Exportaciones de GNL: qué aprendió Argentina del invierno 2024 y cómo se prepara para 2025
Redacción
El invierno 2024 fue una prueba de estrés para el sistema gasífero argentino. Si bien se evitó un colapso generalizado, los cuellos de botella en transporte y la alta demanda térmica obligaron a compras spot de GNL en condiciones menos favorables que las previstas.
Cammesa adquirió cargamentos a precios superiores a los esperados, debido a un repunte del mercado internacional y limitaciones logísticas. Esto encareció el costo fiscal y forzó restricciones a industrias en ciertos picos de demanda.

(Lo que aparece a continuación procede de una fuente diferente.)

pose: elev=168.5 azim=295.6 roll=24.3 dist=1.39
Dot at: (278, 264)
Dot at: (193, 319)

Enarsa, en coordinación con IEASA, aceleró gestiones para mejorar el uso del Gasoducto Néstor Kirchner y priorizar la reversión del Gasoducto Norte. Sin embargo, aún se depende de las terminales regasificadoras y del swap con Bolivia.

De cara al invierno 2025, la planificación busca una mayor diversificación. Se exploran contratos de GNL más flexibles, nuevos acuerdos con Bolivia y la eventual exportación estacional desde el sur mediante barcazas.
YPF, Excelerate y otras empresas proyectan iniciativas de licuefacción modular para convertir a Argentina en exportador neto durante el verano. La estrategia implica sumar valor al gas de Vaca Muerta y equilibrar la balanza energética.
Las exportaciones de GNL no son aún estructurales, pero pueden marcar el inicio de una nueva etapa si se consolida la infraestructura y mejora la macroeconomía. El invierno dejó enseñanzas clave para construir esa visión.